Is mealtime a battle in your home? Do you get to talk about what everyone did during their day, or do you have to bribe your kids to eat? Is the culinary masterpiece you slaved over being referred to as disgusting or gross? Are you ready to throw in the towel and never cook for your kids again because of your child's discriminating tastes?
I think we can all relate to picky eaters and mealtime meltdowns. Here are a few strategies that may help to lessen the battles that surround mealtime in your home.
1. No Labels
Do not label your kids eating habits (or any behavior) unless you want it to become a problem. Saying your kid is a “picky eater” or saying “they will only eat mac-n-cheese” or saying “they won’t eat that” only ensures that statement. By saying these things, you are reinforcing those statements because children own the labels you give them. By labeling your child's behavior, you are giving them permission to continue that behavior. If you continue to do this you are robbing your child of the chance to be introduced to, accept and enjoy new foods. The same can be said for good labels. If you label one child as “the good eater” their sibling may assume they are “the bad eater” which sets them up for sibling rivalry. Labels, positive or negative, should be avoided.

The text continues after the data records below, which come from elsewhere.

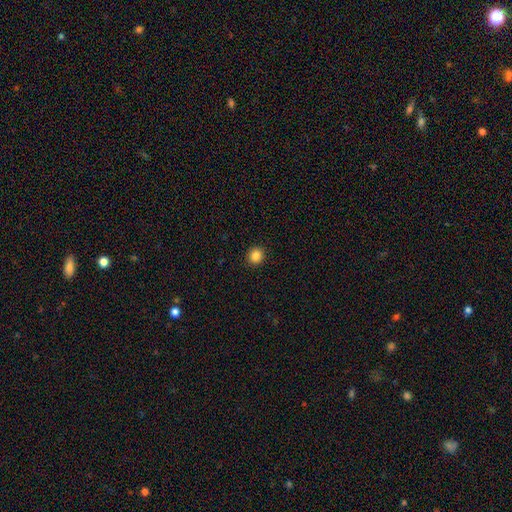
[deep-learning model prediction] Smooth or featured? smooth (85%)
How rounded? round (89%)
Merging? none (92%)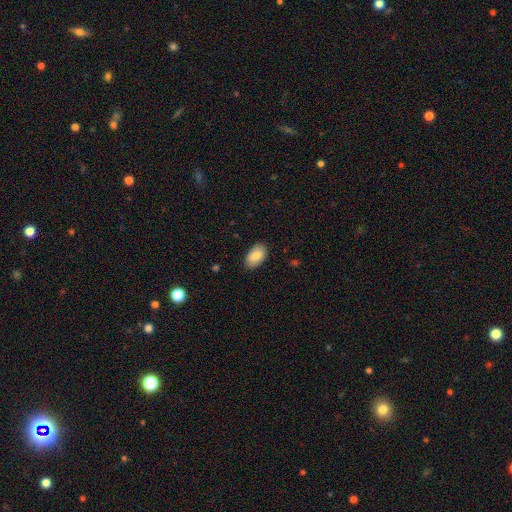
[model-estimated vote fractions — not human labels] Q: Smooth or featured?
A: smooth (85%); runner-up: featured or disk (8%)
Q: How rounded?
A: in between (94%); runner-up: round (5%)
Q: Merging?
A: none (86%); runner-up: minor disturbance (11%)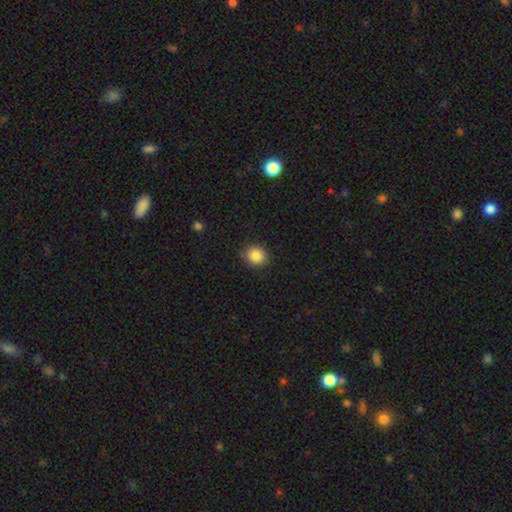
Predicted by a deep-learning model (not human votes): This appears to be a smooth galaxy with no disk features (86%) that is round (83%). Merging: none (89%).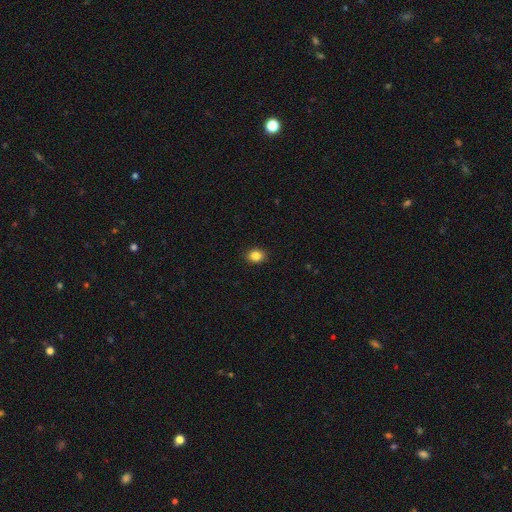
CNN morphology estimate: A smooth galaxy with no disk features (85%) that is round (56%). Merging: none (91%).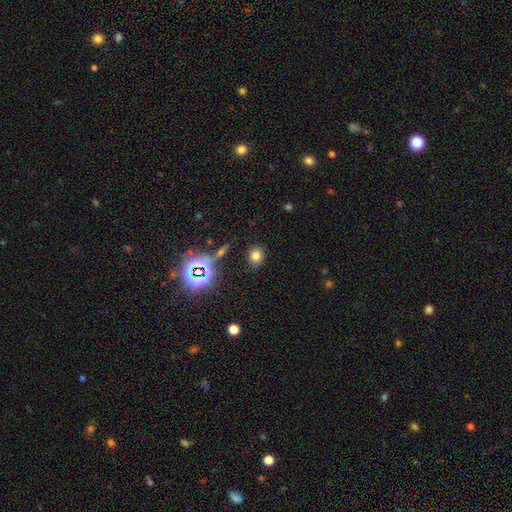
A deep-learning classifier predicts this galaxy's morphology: The model was most divided on "how rounded": round: 64%, in between: 34%, cigar-shaped: 2%. More confident: merging — none (85%); smooth or featured — smooth (71%).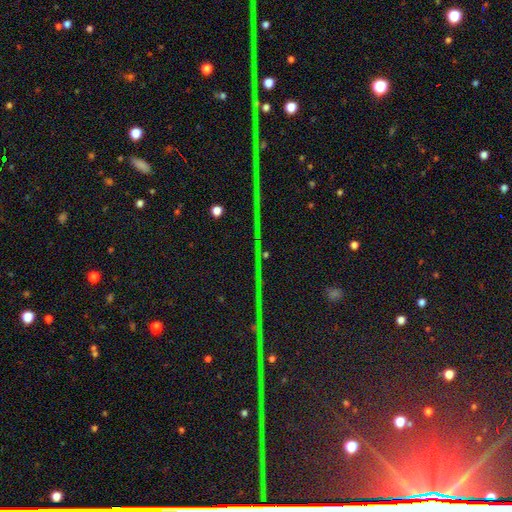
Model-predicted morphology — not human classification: A star or artifact, not a galaxy (75%).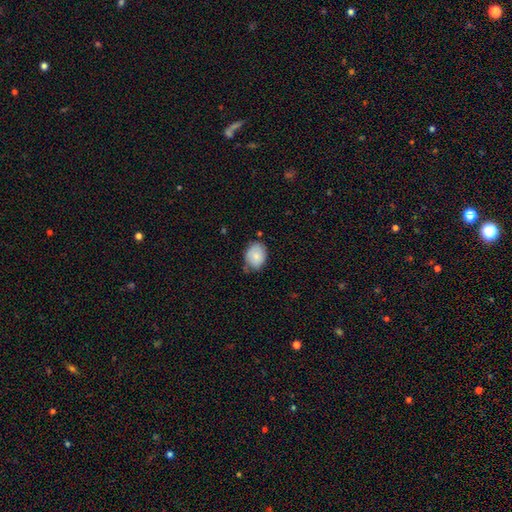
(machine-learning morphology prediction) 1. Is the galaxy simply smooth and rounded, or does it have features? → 81% smooth, 12% featured or disk, 7% star or artifact.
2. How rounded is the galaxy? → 60% in between, 39% round, 1% cigar-shaped.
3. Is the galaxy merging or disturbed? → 61% none, 30% minor disturbance, 5% major disturbance, 4% merger.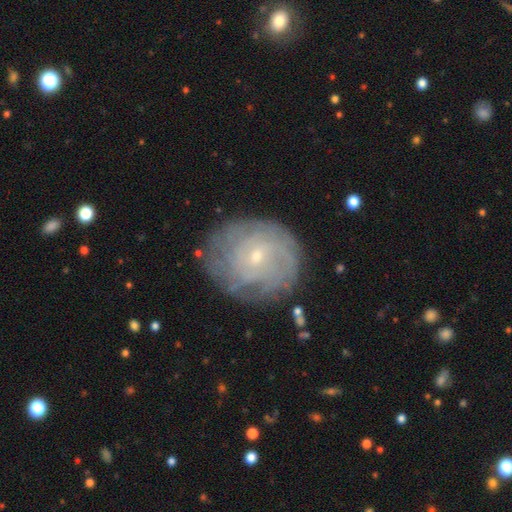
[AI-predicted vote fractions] featured or disk 67%, smooth 25%, star or artifact 9%. Down the decision tree: edge-on disk — no (97%); bar — no (69%); spiral arms — yes (81%); spiral arm count — can't tell (57%); spiral winding — tight (73%); bulge size — small (79%); merging — none (78%).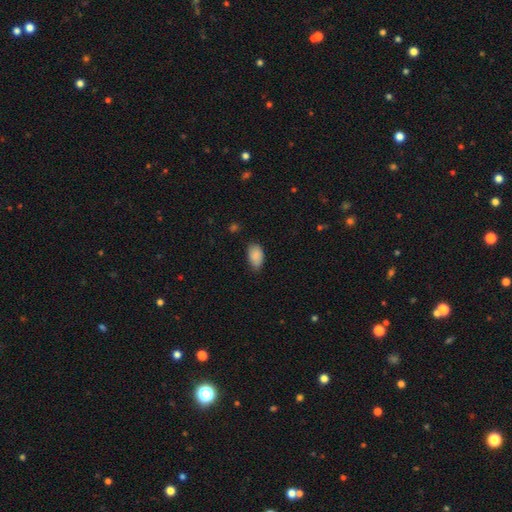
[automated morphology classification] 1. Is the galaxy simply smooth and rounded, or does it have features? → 88% smooth, 7% star or artifact, 5% featured or disk.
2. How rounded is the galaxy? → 93% in between, 6% round, 2% cigar-shaped.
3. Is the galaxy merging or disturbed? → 68% none, 27% minor disturbance, 4% major disturbance, 1% merger.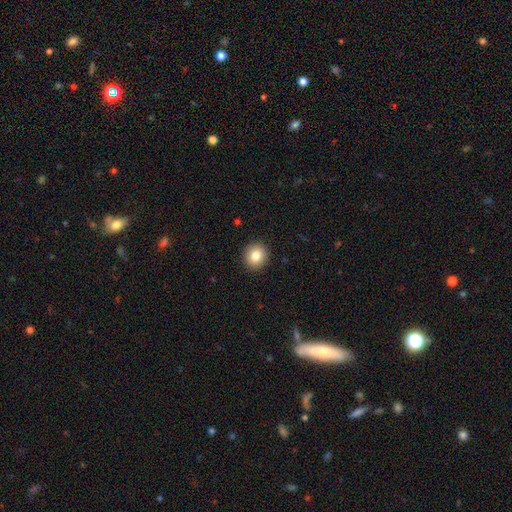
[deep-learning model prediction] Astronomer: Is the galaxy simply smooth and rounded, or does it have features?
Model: smooth — 83%.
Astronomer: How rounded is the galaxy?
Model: round — 87%.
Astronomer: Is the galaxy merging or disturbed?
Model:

2. Take control of your pantry
Getting kids to make healthy food choices can be challenging but remember that you are the one who buys the food that is in your house. Of course, they will enjoy a cupcake at a birthday party or snack at the movie theater occasionally – but they eat the majority of their food at home, and you are the one that provides that food. If they are eating too much junk food and drinking too many soft drinks, then get rid of them. Remove the bad things from your pantry and fridge. If all you have to offer is healthy foods. Then healthy foods are what they will want to eat. If your kids still don’t want to eat what’s on their plates at mealtime, then you need to limit their access to the pantry and fridge when it is close to mealtime. Remember, you can not control what your child puts in their mouth, but you can control the options they have to choose from.
3. No dinnertime battles
How much and what kids eat should not be a debate every night. Your job as a parent is to provide a healthy meal for your child. If you can get your child to eat one healthy thing a night, then you have done your job. Provide the meal to your child and let them take it or leave it.
Do not give them any power at mealtime. Do not try to get them to take just one bite or clean their plate. Remove the food struggle. If there is nothing to fight about at mealtime, then everyone can enjoy what they want to eat.
4. Food is not a reward
Food should not be a bargaining chip for good behavior or finishing your meal. If the “good stuff” is offered for choking down the foods they hate, the “good stuff” becomes what they crave. This also does not promote good eating habits. We want our children to enjoy healthy foods, not choke them down to have sweets after. Sweets should not be offered as a reward for any type of behavior. Offering them something that is not healthy for them as a reward for doing something good doesn’t make any sense and promotes bad habits.
Challenge yourself to make something different for lunch and dinner every day of the week. By doing this your child will look forward to seeing what they are having instead of dreading that they are having the same meal every time they open their lunchbox or sit down to dinner. This will get them out of the habit of expecting certain things every time they sit down to eat.
Allowing your kids to have choices in what they are eating gives them a sense of control over what they eat. For instance, you could ask them if they want an apple or a banana with their breakfast. Do they want cheese sticks or carrot sticks in their lunch. Would they like a granola bar or crackers for a snack. Do they want milk or water with their dinner. If you give your child the power to choose, they will be more agreeable in situations they don’t have a choice in.
7. Keep trying
Just because your child did not like a food because of a bad experience doesn’t mean they will never like it. Kids tastebuds change constantly, so let them know that just because they didn’t like something one day does not mean they will never like it. Encourage them to keep trying and tasting things because they might find that one day, they like it.
8. Get everyone involved
Meals are always more enjoyable when everyone is involved. Setting the table, prepping the food, choosing what to make – if everyone is involved in the process, they are less likely to complain about the finished product. Families should all eat together as much as possible. Mealtime should be focused more on being together than what they are eating. Eating meals should be more about sharing experiences about the day and engaging with family and less about fighting over who is or isn’t eating what’s on their plate.